By srenga on Mar 08, 2007
We were discussing recently why ETL was a Service Engine and why not a Binding component. Would like to post some of the implicit assumptions behind it. First of all, lets see what the spec says about the definition of SE and BC.
• Service Engine (SE). SEs provide business logic and transformation
services to other components, as well
as consume such services. SEs can integrate Java-based applications (and
other resources), or applications
with available Java APIs.
• Binding Component (BC). BCs provide connectivity to services external to a JBI environment. This can involve communications protocols, or services provided by Enterprise Information Systems (EIS resources). BCs can integrate applications (and other resources) that use remote access technology that is not available directly in Java.

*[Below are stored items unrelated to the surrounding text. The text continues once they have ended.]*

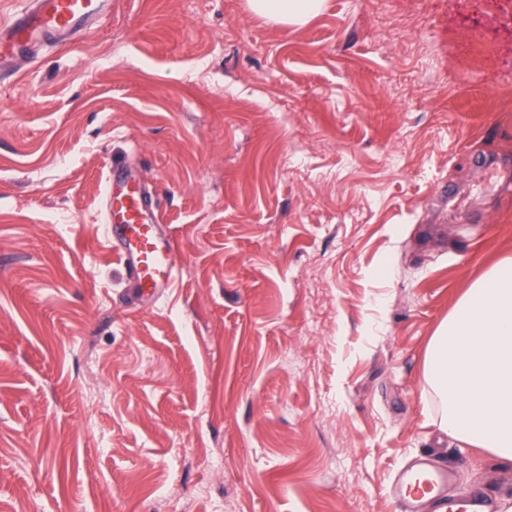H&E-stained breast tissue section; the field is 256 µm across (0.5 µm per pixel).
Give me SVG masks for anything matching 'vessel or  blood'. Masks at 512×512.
<instances>
[{"mask_svg": "<svg viewBox=\"0 0 512 512\" xmlns=\"http://www.w3.org/2000/svg\"><path fill=\"white\" fill-rule=\"evenodd\" d=\"M22 8L0 21V61L29 58L46 42L61 43L91 28L107 14V0H22ZM106 243L111 247L138 294L163 295L178 276L171 239L163 234L150 193L131 170L113 166L106 181ZM452 470L414 457L392 486L406 512H418L422 501L437 503L440 512H495L496 502L483 491L460 499L445 490Z\"/></svg>", "mask_w": 512, "mask_h": 512, "instance_id": "obj_1", "label": "vessel or blood"}]
</instances>
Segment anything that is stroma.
Segmentation results:
<instances>
[{"mask_svg":"<svg viewBox=\"0 0 512 512\" xmlns=\"http://www.w3.org/2000/svg\"><path fill=\"white\" fill-rule=\"evenodd\" d=\"M0 81V512H404L512 465L438 428L429 344L512 256V0H112ZM146 180L179 280L103 240ZM250 10L274 23L300 26L315 17L322 0H249ZM453 479V471L435 467L425 456L414 457L392 486V493L400 498L406 512H419L424 500L437 503L441 512H494L496 502L484 491H475L468 497L448 499L445 490Z\"/></svg>","mask_w":512,"mask_h":512,"instance_id":"obj_1","label":"stroma"}]
</instances>
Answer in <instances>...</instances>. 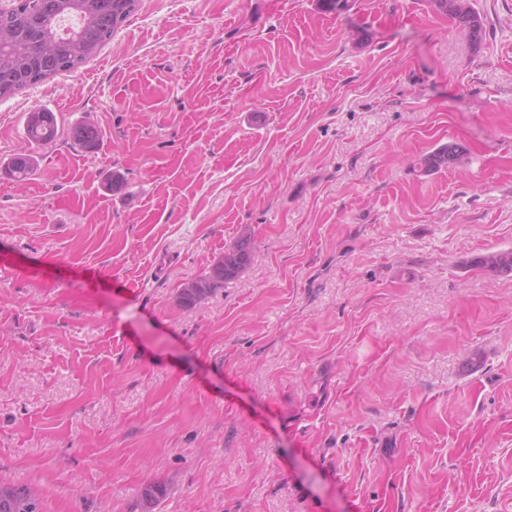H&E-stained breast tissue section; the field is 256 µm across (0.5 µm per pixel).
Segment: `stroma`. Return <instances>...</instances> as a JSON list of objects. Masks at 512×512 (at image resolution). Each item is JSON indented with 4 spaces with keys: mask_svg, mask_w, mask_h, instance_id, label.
<instances>
[{
    "mask_svg": "<svg viewBox=\"0 0 512 512\" xmlns=\"http://www.w3.org/2000/svg\"><path fill=\"white\" fill-rule=\"evenodd\" d=\"M474 6L477 53L429 0H137L0 99L1 162L39 106L103 134L0 174V480L45 512L150 482L159 512H512V276L470 264L512 248V0ZM68 135L84 151L91 152L100 143L101 131L87 116H80L71 122ZM463 150L456 143H448L425 154L420 159V165L425 172H434L448 168L462 161ZM38 165L37 156L34 154H23L9 161L5 169L12 179L24 181L37 169ZM252 254L251 236L244 235L233 244L224 248V256L208 267V271L194 277L195 288H188L189 281L183 284L179 296L183 307L197 305L199 296L211 297L224 286V283L236 279L249 265Z\"/></svg>",
    "mask_w": 512,
    "mask_h": 512,
    "instance_id": "35a3bbf8",
    "label": "stroma"
}]
</instances>
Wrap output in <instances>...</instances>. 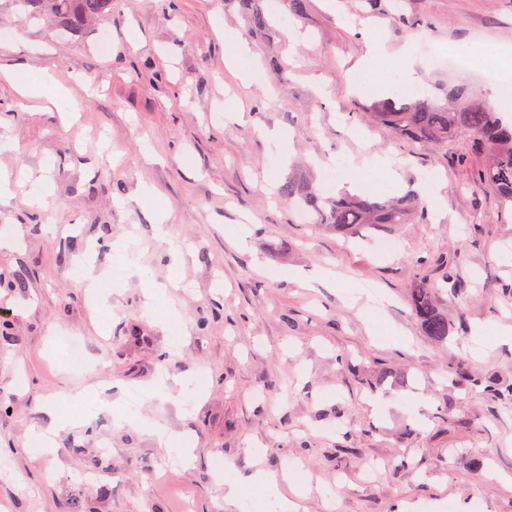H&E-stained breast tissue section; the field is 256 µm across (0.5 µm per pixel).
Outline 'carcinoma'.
<instances>
[{
  "label": "carcinoma",
  "instance_id": "cac0c4a2",
  "mask_svg": "<svg viewBox=\"0 0 512 512\" xmlns=\"http://www.w3.org/2000/svg\"><path fill=\"white\" fill-rule=\"evenodd\" d=\"M13 2L31 17L47 14L59 19L64 29L71 32H78L91 20L112 12V0ZM225 2L246 15L255 35L275 31L276 18L267 8L266 0ZM361 119L420 144L443 143L457 134L468 135L470 154L481 160L471 186L492 194L498 214H512V124L474 91L464 86L453 87L441 100L394 96L365 107ZM278 195L292 208L315 216L317 223L344 236L355 235L367 227L412 224L425 217L418 196L412 191L387 199L367 194L326 198L310 180L290 177L279 186ZM435 293L436 289L425 283L416 284L410 289L409 305L425 335L445 343L449 336L448 319L437 311ZM474 382L495 398L512 401V384L491 376L476 378Z\"/></svg>",
  "mask_w": 512,
  "mask_h": 512
}]
</instances>
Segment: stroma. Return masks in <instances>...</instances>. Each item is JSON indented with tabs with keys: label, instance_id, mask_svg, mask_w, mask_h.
<instances>
[{
	"label": "stroma",
	"instance_id": "obj_1",
	"mask_svg": "<svg viewBox=\"0 0 512 512\" xmlns=\"http://www.w3.org/2000/svg\"><path fill=\"white\" fill-rule=\"evenodd\" d=\"M403 12L308 0L269 54L224 0H112L77 35L0 0V65L53 71L70 89L44 108L0 75V137L13 143L0 170L17 182L0 199V512H240L218 457L243 480L298 466V512H512V402L451 380L462 367L512 383V221L472 188L466 136L422 147L357 121L375 96L351 81L372 29L380 74L413 66L415 95L442 97L455 79L425 46L512 51V0H404ZM228 31L258 80L228 66ZM376 158L394 185L373 176ZM291 176L329 196L345 179L382 198L412 191L427 216L348 243L277 198ZM37 181L47 194L31 206ZM386 238L397 253L379 252ZM125 239L131 267L112 249ZM453 258L446 284L439 263ZM420 282L441 288L449 343L411 312ZM68 336L89 368L64 365ZM156 427L191 466L165 467ZM40 432L49 451L30 445ZM85 470L94 481L74 482Z\"/></svg>",
	"mask_w": 512,
	"mask_h": 512
}]
</instances>
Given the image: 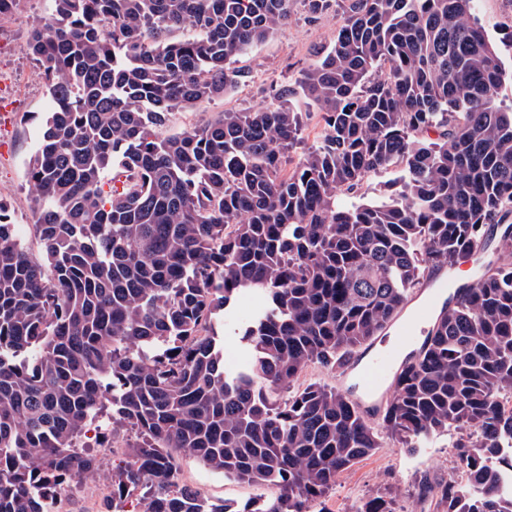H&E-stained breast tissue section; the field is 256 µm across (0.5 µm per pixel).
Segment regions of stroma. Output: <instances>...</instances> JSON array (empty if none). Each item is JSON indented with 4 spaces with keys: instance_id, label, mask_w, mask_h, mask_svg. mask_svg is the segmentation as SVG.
I'll list each match as a JSON object with an SVG mask.
<instances>
[{
    "instance_id": "stroma-1",
    "label": "stroma",
    "mask_w": 512,
    "mask_h": 512,
    "mask_svg": "<svg viewBox=\"0 0 512 512\" xmlns=\"http://www.w3.org/2000/svg\"><path fill=\"white\" fill-rule=\"evenodd\" d=\"M47 12L46 0H19L12 15L0 20V44L11 47L0 57V69L15 78L13 92L0 94V202L33 258H41L42 245L33 219L35 194L27 178L28 163L37 146L40 119L51 108L42 70L27 50L34 22ZM474 16L494 46L501 67L512 71V0H476ZM341 24L336 9L313 15L305 0H295L288 24L266 41L239 57L244 73L225 96L201 106L173 113L169 132L202 125L227 110L259 108L271 100L274 87L292 84L314 64L317 53L332 45ZM85 440L101 460L100 470L65 486L57 496L56 512H102L112 496V469L127 434H113L107 421L86 427ZM179 480L213 501L237 505L257 497L274 496L271 488L225 478L198 459L177 454ZM453 437L441 435L424 448H404L385 440L383 448L343 473L325 500L312 512H351L353 505L375 496L394 499L401 512H441L439 489L459 475Z\"/></svg>"
}]
</instances>
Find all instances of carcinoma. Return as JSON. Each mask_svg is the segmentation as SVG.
Here are the masks:
<instances>
[{
	"label": "carcinoma",
	"mask_w": 512,
	"mask_h": 512,
	"mask_svg": "<svg viewBox=\"0 0 512 512\" xmlns=\"http://www.w3.org/2000/svg\"><path fill=\"white\" fill-rule=\"evenodd\" d=\"M335 2L332 46L255 111L167 134L170 116L224 96L238 57L293 0H50L28 49L53 108L27 176L35 260L0 205V512H52L100 460L81 449L102 416L134 435L105 512H310L383 447L451 431L465 470L443 512H512L496 460L512 448V263L480 264L441 312L378 423L339 371L404 308L428 271L492 242L512 250L507 74L473 0ZM188 36L176 39L177 31ZM324 134L285 170L300 104ZM401 167L400 189L343 203ZM259 299L224 367L216 325ZM277 495L235 510L179 483L171 449ZM353 512H396L375 496ZM230 325L224 326V366L229 370H239L249 360V352L239 341L238 336H232ZM310 382H318L346 391L351 384V379H342L339 373L325 370L318 365H311L302 373L297 384L306 385Z\"/></svg>",
	"instance_id": "carcinoma-1"
}]
</instances>
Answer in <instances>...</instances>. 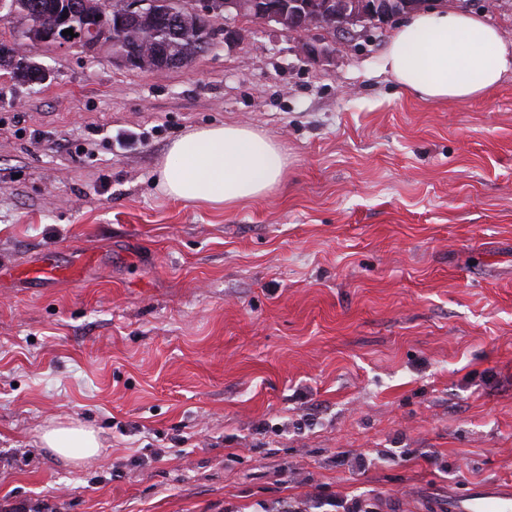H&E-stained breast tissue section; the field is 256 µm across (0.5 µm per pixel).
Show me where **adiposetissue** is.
Instances as JSON below:
<instances>
[{"mask_svg": "<svg viewBox=\"0 0 512 512\" xmlns=\"http://www.w3.org/2000/svg\"><path fill=\"white\" fill-rule=\"evenodd\" d=\"M382 68L422 100H468L493 89L512 71V43L478 16L421 10L398 26ZM287 165L279 144L251 127L204 126L172 143L160 181L175 199L232 208L274 190ZM41 442L71 464L100 450L95 431L75 424L48 426Z\"/></svg>", "mask_w": 512, "mask_h": 512, "instance_id": "ef3b65f1", "label": "adipose tissue"}]
</instances>
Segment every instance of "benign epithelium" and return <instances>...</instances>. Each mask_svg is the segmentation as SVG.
Returning <instances> with one entry per match:
<instances>
[{
	"mask_svg": "<svg viewBox=\"0 0 512 512\" xmlns=\"http://www.w3.org/2000/svg\"><path fill=\"white\" fill-rule=\"evenodd\" d=\"M89 5L88 0H71L69 8L57 12L53 22L26 29L24 39L0 40V64L11 69L29 64L30 47L52 43L73 12L104 18L107 7L101 5L93 12ZM397 5L399 0H351L336 10L329 0L318 9L308 0H218L211 9H199L190 0H112L113 20L89 26L74 48L99 51L111 46L115 65L146 72L165 71L182 61L172 55L170 46L154 40L155 27L162 23L180 31L192 27L203 43L209 40L213 16L239 17L249 9L257 22L293 37L297 55L308 59L336 52L334 41L308 39L311 31L326 29L346 36L353 34L358 25L383 26L398 16Z\"/></svg>",
	"mask_w": 512,
	"mask_h": 512,
	"instance_id": "obj_1",
	"label": "benign epithelium"
}]
</instances>
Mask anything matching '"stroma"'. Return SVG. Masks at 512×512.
<instances>
[{
    "mask_svg": "<svg viewBox=\"0 0 512 512\" xmlns=\"http://www.w3.org/2000/svg\"><path fill=\"white\" fill-rule=\"evenodd\" d=\"M444 3L512 40V0ZM228 24L179 69L54 43L47 82L0 70V512H448L512 483V73L427 102L382 70L394 24L313 59ZM224 123L282 145V184L166 195L173 141ZM53 422L100 452L61 460ZM44 448H48L62 460L77 464L96 455L100 443L94 430L81 425H51L41 435Z\"/></svg>",
    "mask_w": 512,
    "mask_h": 512,
    "instance_id": "obj_1",
    "label": "stroma"
}]
</instances>
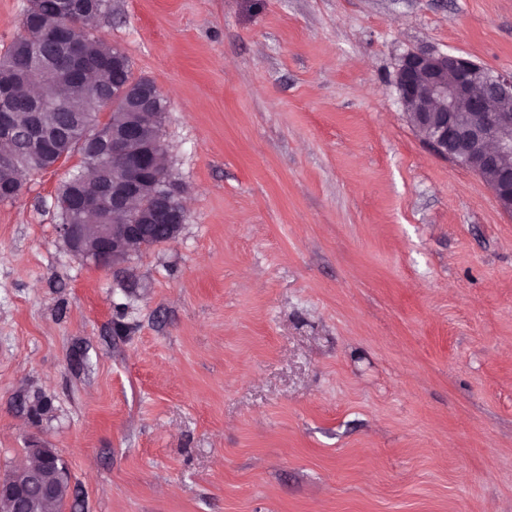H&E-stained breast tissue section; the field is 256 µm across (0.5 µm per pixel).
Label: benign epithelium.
I'll return each mask as SVG.
<instances>
[{
  "label": "benign epithelium",
  "instance_id": "benign-epithelium-1",
  "mask_svg": "<svg viewBox=\"0 0 512 512\" xmlns=\"http://www.w3.org/2000/svg\"><path fill=\"white\" fill-rule=\"evenodd\" d=\"M47 61L29 64L24 75L31 79L47 73L50 80L41 88L40 101H55V80L68 82L78 95L86 91V67L80 45L61 30L47 35ZM399 99L412 127L440 157L476 174L484 170L492 181L499 209L512 213V167L503 160L512 157V75L495 73L480 63L443 52L406 53L395 73ZM14 118L0 113V144L14 140ZM29 135L49 142L50 129L38 112L30 114ZM111 146L114 171L106 175L101 188L80 192L73 199L74 210L96 213L104 209L125 211L140 202L147 187L153 189V206L147 213L150 224H63L61 235L69 253L77 259L100 266L112 264L113 254L124 243L140 239L147 228L184 224L187 212L174 206L159 183L155 164L159 146L142 138L137 125L99 128L90 134ZM38 463L0 479V503L7 512H35L56 495L52 473H65L60 457L39 445L29 449Z\"/></svg>",
  "mask_w": 512,
  "mask_h": 512
}]
</instances>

The definition that BCs provide connectivity to services external to JBI environment created the argument that "ETL connects to external systems. So it should be rightly called a
BC".Here is the detailed analysis of why it should be an SE and not a BC.
ETL Service qualifies as an SE because it does lot more than connectivity and it also fits well with the definition from the spec as it does Extraction, transformation and Loading Services. \*Of Course, it connects to External systems to do the job, but note that that is not the Service its offering.\*
Its a data integration tool. More often such kind of tool is associated with off line batch processing. The tool can extract data from heterogeneous source like databases, files and xml documents . The usual mechanism used to extract and load data in case we are dealing with databases is using jdbc , while dealing with data in files we directly read the data from the files. we are still working on the xml documents.
Note that the tool requires /\*more than one protocol or transport\*/ in order to fetch data.
ETL as Service:
How do expose such capability as service. The ETL service engine is a /\*JBI(JSR 208) based service engine component \*/. This ETL Service engine exposes such kind of capability as a service, which means that this can be a part of any composite application.
ETL and JBI:
The ETL service engine component could have talk to the external systems in two ways.
1. All access to the data can be done through some binding component like jdbc binding component or file binding component. So the data flow would look like
[external-systems]<--------------->[jdbc-bc or file-bc]<--------------------->[ETL Service engine]
2. ETL service engine can directly access data using jdbc or any other mechanism instead of using some binding component.
[external-systems]<-------(more than one transport protocol)---------->[ETL Service engine]
The reason for taking the second approach is performance. More often ETL tool is involved in extracting and loading ( thousands , even millions of rows) . Any communication between JBI component is mediated through NMR ( Normalized message router) . Note in the first case the communication between the [BC] and [SE] would look like
[jdbc-bc or file-bc]<-----------NMR---------->[ETL Service engine]
Imagine the amount of data the NMR has to handle, when we extract and load millions of rows, through NMR.
Note in case2 the ETL is \*/not trying to /\*\*/to isolate the JBI environment from the particular protocol by providing normalization and denormalization from and to the protocol-specific format/\*, when it is talking to the outside world, which is actual job of a binding component. When it is accessing the external systems its is doing some ETL operations i.e (E and L of ETL)
Acknowledgements: I would like to acknowledge my colleague Sujit Biswas for the Reason2.